[Design files in plain text]
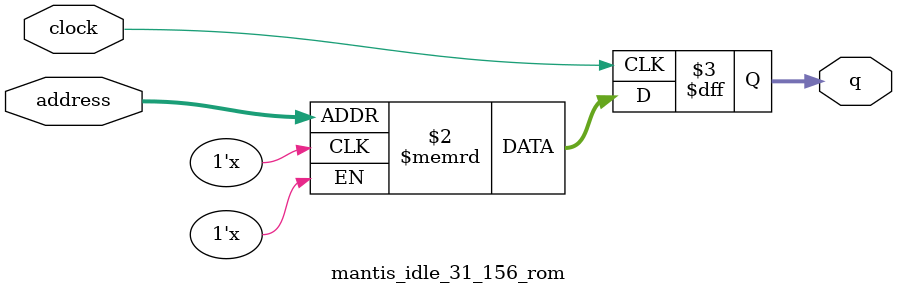
<source format=sv>
module mantis_idle_31_156_rom (
	input logic clock,
	input logic [12:0] address,
	output logic [2:0] q
);

logic [2:0] memory [0:4835] /* synthesis ram_init_file = "./mantis_idle_31_156/mantis_idle_31_156.mif" */;

always_ff @ (posedge clock) begin
	q <= memory[address];
end

endmodule

</source>
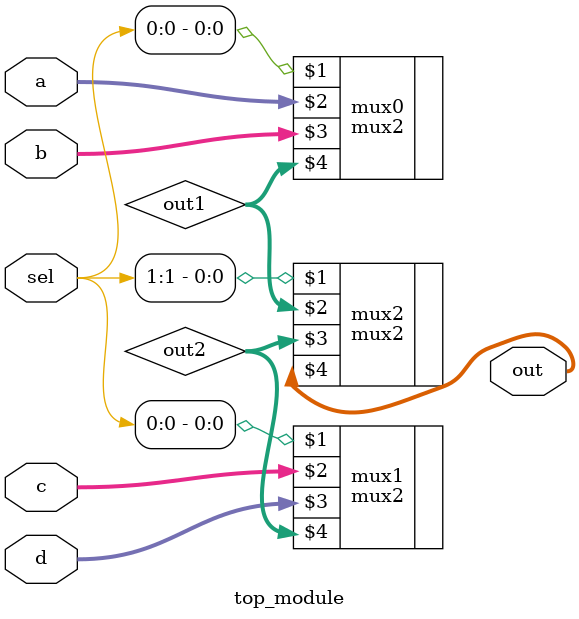
<source format=v>
module top_module (
    input [1:0] sel,
    input [7:0] a,
    input [7:0] b,
    input [7:0] c,
    input [7:0] d,
    output [7:0] out  ); //

    wire [7:0] out1, out2;
    mux2 mux0 ( sel[0],    a,    b, out1 );
    mux2 mux1 ( sel[0],    c,    d, out2 );
    mux2 mux2 ( sel[1], out1, out2,  out );

endmodule

</source>
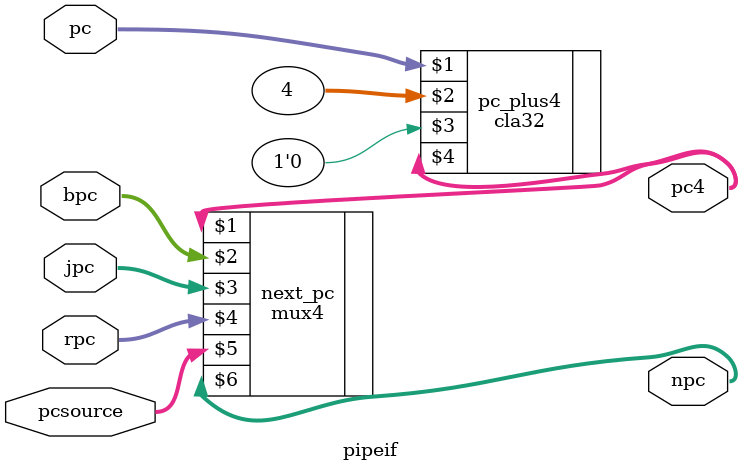
<source format=v>
module pipeif(pcsource,pc,bpc,jpc,rpc,npc,pc4);
	input  [31:0] pc,bpc,jpc,rpc;	// pc4 rpc bpc jpc  rpc是寄存器
	input  [1:0]  pcsource;			//pc控制信号
	output [31:0] npc,pc4;
	
	cla32 pc_plus4(pc,32'h4,1'b0,pc4);//32位数先行进位加法器  参考于 教材P72（无进位版本）
	mux4 #(32) next_pc(pc4,bpc,jpc,rpc,pcsource,npc);
	//根据pcsource确定这个采用那种npc的赋值
	//注意赋值的编号和单周期保持一致
endmodule


/*	
	此段代码实现
	1.pc4 = pc+4
	2.npc =mux[pcsource](pc4,bpc,jpc,rpc);

*/

// pcsource control signal
//`define NPC_PLUS4   2'b00
//`define NPC_BRANCH  2'b01
//`define NPC_JUMP    2'b10
//`define NPC_RS      2'b11
</source>
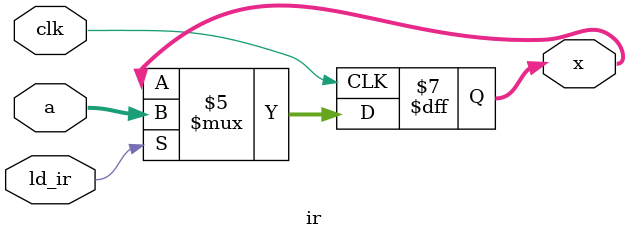
<source format=v>
module ir(clk, ld_ir, a, x);
	input clk, ld_ir;
	input [7:0] a;
	output reg [7:0] x=8'b0000_0000;
always @ (negedge clk)
begin
	if(ld_ir==1'b1)
	begin
		x=a;
	end
end
endmodule
</source>
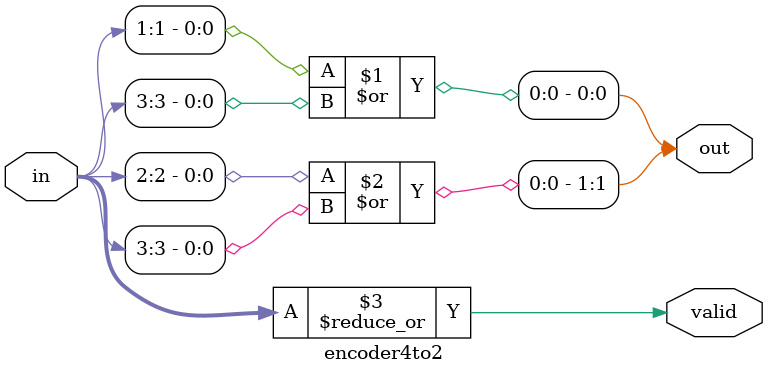
<source format=v>
module encoder4to2(
    input [3:0] in,
    output [1:0] out,
    output valid
);
    assign out[0] = in[1] | in[3];
    assign out[1] = in[2] | in[3];
    assign valid = |in;
endmodule

</source>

Activity — Output every record above word for word, omitting any pictures they contain.

Written answer —
<source format=sv>
module mantis_idle_31_156_rom (
	input logic clock,
	input logic [12:0] address,
	output logic [2:0] q
);

logic [2:0] memory [0:4835] /* synthesis ram_init_file = "./mantis_idle_31_156/mantis_idle_31_156.mif" */;

always_ff @ (posedge clock) begin
	q <= memory[address];
end

endmodule

</source>
<source format=v>
module top_module (
    input [1:0] sel,
    input [7:0] a,
    input [7:0] b,
    input [7:0] c,
    input [7:0] d,
    output [7:0] out  ); //

    wire [7:0] out1, out2;
    mux2 mux0 ( sel[0],    a,    b, out1 );
    mux2 mux1 ( sel[0],    c,    d, out2 );
    mux2 mux2 ( sel[1], out1, out2,  out );

endmodule

</source>
<source format=v>
module pipeif(pcsource,pc,bpc,jpc,rpc,npc,pc4);
	input  [31:0] pc,bpc,jpc,rpc;	// pc4 rpc bpc jpc  rpc是寄存器
	input  [1:0]  pcsource;			//pc控制信号
	output [31:0] npc,pc4;
	
	cla32 pc_plus4(pc,32'h4,1'b0,pc4);//32位数先行进位加法器  参考于 教材P72（无进位版本）
	mux4 #(32) next_pc(pc4,bpc,jpc,rpc,pcsource,npc);
	//根据pcsource确定这个采用那种npc的赋值
	//注意赋值的编号和单周期保持一致
endmodule


/*	
	此段代码实现
	1.pc4 = pc+4
	2.npc =mux[pcsource](pc4,bpc,jpc,rpc);

*/

// pcsource control signal
//`define NPC_PLUS4   2'b00
//`define NPC_BRANCH  2'b01
//`define NPC_JUMP    2'b10
//`define NPC_RS      2'b11
</source>
<source format=v>
module ir(clk, ld_ir, a, x);
	input clk, ld_ir;
	input [7:0] a;
	output reg [7:0] x=8'b0000_0000;
always @ (negedge clk)
begin
	if(ld_ir==1'b1)
	begin
		x=a;
	end
end
endmodule
</source>
<source format=v>
module encoder4to2(
    input [3:0] in,
    output [1:0] out,
    output valid
);
    assign out[0] = in[1] | in[3];
    assign out[1] = in[2] | in[3];
    assign valid = |in;
endmodule

</source>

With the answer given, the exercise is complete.